Recherches bibliques sur le culte des chrétiens.djvu/Formation de l’église


Formation de l’église.

Ce que le Seigneur Jésus venait établir sur la terre quand il fut manifesté à Israël, était, non pas l’église, mais le royaume de Dieu, ou le royaume des cieux[1] (Matth. III, 2 ; IV, 17 ; X, 7). Ceux qui en accueillirent la bonne nouvelle furent les Israélites fidèles, le résidu d’Israël à cette époque. La nation juive, au contraire, méconnut, repoussa et crucifia son Roi. En conséquence, et selon la prédiction du Sauveur (Matth. XXI, 43), le royaume de Dieu lui fut ôté et fut donné à une nation qui devait en rapporter les fruits. Cette nation nouvelle était l’église.

L’église, le corps de Christ, composé de Juifs et de gentils croyants, avait été jusqu’alors un mystère, un secret de Dieu, secret qui avait été tu dans les temps antérieurs, et qui n’a été révélé qu’aux apôtres et aux prophètes de la nouvelle alliance (Rom. XVI, 25, 26 ; Éph. III, 3 à 6 ; Col. I, 25, 26, 27). En effet, nous lisons bien dans l’Ancien Testament des prophéties annonçant l’appel des nations comme nations ; mais l’église, formée d’individus convertis d’entre les nations (Act. XV, 14) et d’entre la nation juive, nous ne l’y trouvons pas. Le Sauveur en prépara la manifestation en recommandant à ses apôtres d’enseigner toutes les nations (Matth. XXVIII, 19) et de prêcher l’Évangile à toute créature (Marc XVI, 15), ordre qu’ils ont exécuté, comme nous le voyons dans Rom. X, 18, et Col. I, 23.

Ceux qui furent les premiers membres de l’église furent les croyants qui, par leur nouvelle naissance, étaient entrés dans le royaume de Dieu. Ce fut ainsi que s’accomplit cette parole que l’apôtre Jean a ajoutée à la prophétie involontaire de Caïphe, savoir que Jésus est mort, « non-seulement pour la nation (juive), mais aussi pour rassembler les enfants de Dieu, qui étaient dispersés » (Jean XI, 51, 52).

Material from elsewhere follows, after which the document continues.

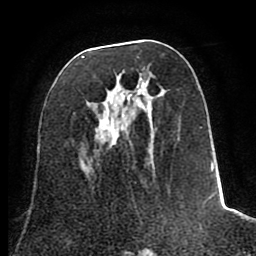
Breast MRI (dynamic contrast-enhanced), one axial slice; slice 37 of 80 in the series (ordered by position); cropped to one breast; dynamic contrast-enhanced series, time point 2 of 8 at this slice position (early post-contrast); 1.5 T; TE 2.6 ms, TR 5.6 ms; 2 mm slice thickness; 256 × 256 image matrix, field of view 170 × 170 mm. Female patient.
Structures marked on this image (semi-automatic segmentation, software-assisted and operator-edited):
- enhancing-tissue mask used for the functional tumour volume (all voxels passing the contrast-enhancement thresholds inside the analysis volume; usually the tumour): bounding box <81,56,222,210> (left, top, right, bottom; pixels)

Ces enfants de Dieu étaient les vrais enfants du royaume (Matth. XIII, 38). Jusqu’à la mort de Jésus ils n’avaient point été réunis en un corps. Ils se trouvaient encore dans la position qui avait toujours été celle des fidèles en Israël : ils étaient disséminés parmi le peuple, et c’était la nation qui était l’assemblée de l’Éternel. Mais après le sacrifice du Fils de Dieu, ce sacrifice, centre de leur foi, les rassembla en un corps spirituel, selon cette parole d’un apôtre que Christ « a réuni les uns et les autres. (Juifs et gentils croyants) pour former un corps devant Dieu par la croix » (Éph. II, 16). Ainsi s’effectua la transition du royaume à l’église ; et dès lors aussi le royaume de Dieu nous est présenté comme étant en corrélation avec l’église (Act. I, 3 ; XIX, 8 ; XX, 25 ; XXVIII, 31 ; Rom. XIV, 17 ; Col. I, 13).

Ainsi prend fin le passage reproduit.